┌─ SOURCE INFORMATION

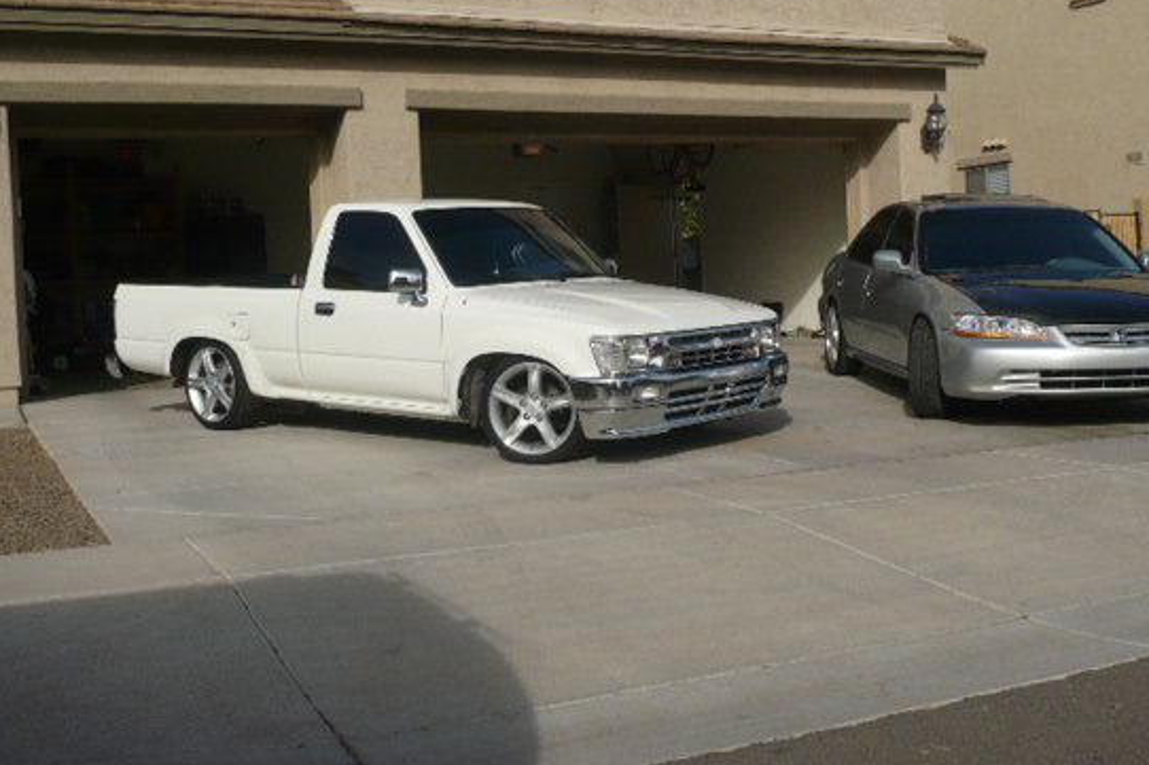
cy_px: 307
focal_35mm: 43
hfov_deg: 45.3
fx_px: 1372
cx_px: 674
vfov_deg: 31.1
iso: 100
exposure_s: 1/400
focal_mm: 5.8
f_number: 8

└─
┌─ SOURCE INFORMATION

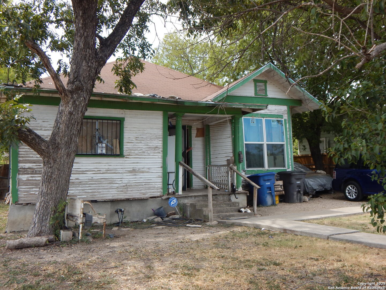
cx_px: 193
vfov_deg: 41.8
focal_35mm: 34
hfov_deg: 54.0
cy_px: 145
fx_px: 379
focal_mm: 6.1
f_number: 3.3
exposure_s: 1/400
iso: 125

└─
┌─ SOURCE INFORMATION

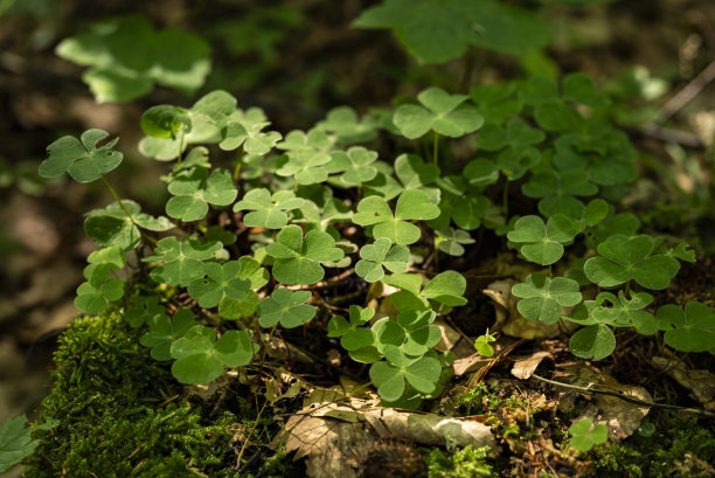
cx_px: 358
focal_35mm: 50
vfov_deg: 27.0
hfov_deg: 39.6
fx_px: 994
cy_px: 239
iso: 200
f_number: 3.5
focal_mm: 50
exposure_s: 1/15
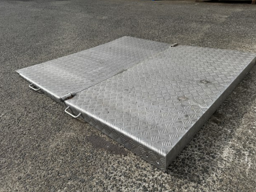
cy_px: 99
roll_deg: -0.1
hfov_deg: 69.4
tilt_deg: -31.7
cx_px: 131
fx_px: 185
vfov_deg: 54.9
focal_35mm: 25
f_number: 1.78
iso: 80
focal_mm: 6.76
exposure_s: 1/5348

└─

Scan the listing above for the line that has "focal_35mm: 43", then copy exactly from that line through the line that has "f_number: 8".

focal_35mm: 43
hfov_deg: 45.3
fx_px: 1372
cx_px: 674
vfov_deg: 31.1
iso: 100
exposure_s: 1/400
focal_mm: 5.8
f_number: 8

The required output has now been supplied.